Valley groundwater subject of intense research

There’s been more research done on groundwater in the Okanagan Basin in the past few years than anywhere else in B.C.
Some of that work was revealed during a day-long groundwater symposium in Penticton Tuesday attended by more than 100 scientists, planners and politicians from around the valley.

As the research was detailed, scientist after scientist repeated the warning there is only one water resource in the valley.

Whether you take water from surface sources such as streams and lakes or whether you drill a well and take it from an underground aquifer, it all comes out of the same pot, they said.

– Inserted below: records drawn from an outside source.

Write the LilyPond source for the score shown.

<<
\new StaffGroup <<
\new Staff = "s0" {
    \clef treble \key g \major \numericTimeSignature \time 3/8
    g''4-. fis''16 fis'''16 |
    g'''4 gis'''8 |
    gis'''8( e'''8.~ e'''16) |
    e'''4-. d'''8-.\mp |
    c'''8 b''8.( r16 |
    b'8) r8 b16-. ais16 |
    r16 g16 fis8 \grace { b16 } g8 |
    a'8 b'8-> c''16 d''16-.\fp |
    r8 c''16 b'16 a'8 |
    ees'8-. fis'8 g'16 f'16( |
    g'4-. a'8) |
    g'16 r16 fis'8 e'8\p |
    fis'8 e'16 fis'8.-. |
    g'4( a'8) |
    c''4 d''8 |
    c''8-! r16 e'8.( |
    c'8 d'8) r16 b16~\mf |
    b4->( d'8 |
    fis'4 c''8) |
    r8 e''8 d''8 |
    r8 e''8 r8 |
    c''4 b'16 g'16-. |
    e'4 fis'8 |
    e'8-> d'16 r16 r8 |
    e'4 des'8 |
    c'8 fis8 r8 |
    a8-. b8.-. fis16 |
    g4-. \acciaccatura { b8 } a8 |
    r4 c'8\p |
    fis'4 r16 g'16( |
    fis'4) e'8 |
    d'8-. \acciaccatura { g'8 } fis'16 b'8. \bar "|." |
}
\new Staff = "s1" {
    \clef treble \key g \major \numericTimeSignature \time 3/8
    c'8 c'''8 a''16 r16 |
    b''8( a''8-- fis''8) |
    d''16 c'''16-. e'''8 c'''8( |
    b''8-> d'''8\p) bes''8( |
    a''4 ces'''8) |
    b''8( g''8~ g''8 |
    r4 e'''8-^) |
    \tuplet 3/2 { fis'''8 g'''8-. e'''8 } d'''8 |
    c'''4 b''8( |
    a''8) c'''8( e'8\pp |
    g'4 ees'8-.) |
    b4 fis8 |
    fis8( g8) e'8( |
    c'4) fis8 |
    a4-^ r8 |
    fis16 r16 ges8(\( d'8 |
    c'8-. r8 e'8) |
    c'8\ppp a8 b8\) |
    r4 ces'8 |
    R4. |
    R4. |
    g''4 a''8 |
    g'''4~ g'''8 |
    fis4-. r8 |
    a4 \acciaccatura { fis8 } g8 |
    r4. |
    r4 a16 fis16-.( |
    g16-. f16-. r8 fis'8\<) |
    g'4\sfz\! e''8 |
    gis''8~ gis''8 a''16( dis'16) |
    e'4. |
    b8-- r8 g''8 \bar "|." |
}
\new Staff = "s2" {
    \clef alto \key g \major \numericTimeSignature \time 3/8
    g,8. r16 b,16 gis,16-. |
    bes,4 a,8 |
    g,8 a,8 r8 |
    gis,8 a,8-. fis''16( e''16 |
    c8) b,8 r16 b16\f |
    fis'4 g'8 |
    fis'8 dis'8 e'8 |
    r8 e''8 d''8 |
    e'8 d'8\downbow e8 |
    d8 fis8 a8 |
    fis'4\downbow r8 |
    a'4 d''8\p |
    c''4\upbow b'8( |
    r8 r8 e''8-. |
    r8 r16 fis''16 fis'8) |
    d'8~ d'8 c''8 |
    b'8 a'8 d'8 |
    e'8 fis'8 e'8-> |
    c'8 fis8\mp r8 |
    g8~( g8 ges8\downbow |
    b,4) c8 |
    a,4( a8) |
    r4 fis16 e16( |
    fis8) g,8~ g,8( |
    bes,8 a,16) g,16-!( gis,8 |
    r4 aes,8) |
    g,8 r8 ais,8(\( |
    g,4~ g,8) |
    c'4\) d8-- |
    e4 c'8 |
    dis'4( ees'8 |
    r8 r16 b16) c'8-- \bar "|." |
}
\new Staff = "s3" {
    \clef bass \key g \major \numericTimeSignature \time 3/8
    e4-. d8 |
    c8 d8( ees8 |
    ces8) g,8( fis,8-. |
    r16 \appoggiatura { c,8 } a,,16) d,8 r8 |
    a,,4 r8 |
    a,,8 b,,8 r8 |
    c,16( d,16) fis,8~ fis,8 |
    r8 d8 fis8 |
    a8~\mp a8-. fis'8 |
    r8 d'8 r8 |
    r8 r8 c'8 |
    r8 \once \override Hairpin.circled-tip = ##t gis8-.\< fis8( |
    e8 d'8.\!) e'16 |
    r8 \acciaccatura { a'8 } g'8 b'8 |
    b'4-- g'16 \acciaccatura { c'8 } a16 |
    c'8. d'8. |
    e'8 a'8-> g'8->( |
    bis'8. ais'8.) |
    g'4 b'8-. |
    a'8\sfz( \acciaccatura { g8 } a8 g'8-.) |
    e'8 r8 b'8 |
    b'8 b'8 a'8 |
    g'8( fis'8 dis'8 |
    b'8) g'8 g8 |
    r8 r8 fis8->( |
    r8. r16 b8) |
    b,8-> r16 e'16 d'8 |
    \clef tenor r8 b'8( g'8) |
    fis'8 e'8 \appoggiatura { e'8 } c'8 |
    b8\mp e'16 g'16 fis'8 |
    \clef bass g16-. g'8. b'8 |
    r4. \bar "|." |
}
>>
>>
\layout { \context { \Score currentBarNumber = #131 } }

Dr. Diana Allen, an associate professor in hydrogeology at SFU, is project leader for the Canadian Water Network’s Okanagan Basin research project, and talked about the vulnerability and sustainability of groundwater in the Okanagan Basin.

She said they hope to bridge the gap between science and local decision making.
All aquifers are susceptible to contamination, although some are more vulnerable than others.

Sources of contamination can be agriculture-related, waste disposal sites, industrial or roads.

Vulnerability depends on the depth of the aquifer and the permeability of soils in its recharge area, or the area from which it replaces its water.

Just as important is the sustainability of groundwater sources, she told participants.

“There is a connection between groundwater and surface water. If you take away from one, you take away from the other,” she warned, adding, “There’s only one resource.”

The more wells that are drilled, the more chances there are for conflict over the water stored in underground aquifers, she said.

In the Okanagan, it’s particularly worrying because the climate is so dry, the population is growing at a tremendous rate and little is known about groundwater here, she said.
“More attention has to be paid to groundwater,” she said.
She pointed to the valley’s population, which has grown from 115,000 in 1971 to 317,000 in 2001 and the expectation that there’ll be 450,000 by 2031.

Residents of the Okanagan are among the highest water users in the country, she noted.

She also pointed to the increase from seven to 50 golf courses, 12 to 82 wineries and 81 to 147 water storage facilities.
She said 235 of this ba­sin’s 300 streams are fully recorded, “so groundwater is becoming an attractive alternative.”

Dr. Brian Smerdon is a research associate in the earth sciences department at SFU and talked about work he’s been doing in the Vernon area tracking water from upland water sources to valley bottom aquifers.

He too, noted that surface and groundwater are connected, and said integrated watershed models that include both ground and surface water are now being constructed.
Because hydrogeologists research groundwater and hydrologists study surface water, they’ve been studied separately up to now, but they are not separate sources.

Watershed modeling combines the effects of climate, geology and hydrology to predict responses to different scenarios, he explained.

Natasha Neumann, a graduate student at UBCO, described her research on surface and groundwater interactions in the Upper Vernon Creek area of Lake Country.

“Whatever we do has impacts on downstream users,” she concluded.

As well, she said the implication of well pumping can disrupt the flow patterns and affect egg survival of aquatic species such as stream spawning Kokanee because of the change in water temperatures it can cause in the nearest stream.

Both well placement and the pumping rate from groundwater sources can influence surface water, she said.

Because irrigation water is a source of recharge for groundwater, it can also become a source of compounds such as nitrates for downstream bodies of water that receive groundwater flows, reported Pana Athanasopoulos, who is working on a master’s paper on nitrate in groundwater in the Osoyoos area.

In fact, she said shallow sources of groundwater are primarily re-charged by irrigation water.
Dr. Stephen Grasby, a research scientist from the federal government’s Geological Survey of Canada, said they are beginning a project in the Central Okanagan this year assessing groundwater resources and doing geological modeling of key aquifers.

Some field investigation has already begun in this area and it will continue with groundwater sampling, geological mapping, and investigation of geothermal development in the area.

“We’re concerned about the impact it has on groundwater aquifers,” he explained.

The symposium was put on by the Canadian Water Network in collaboration with the Okanagan Basin Water Board, senior governments and universities.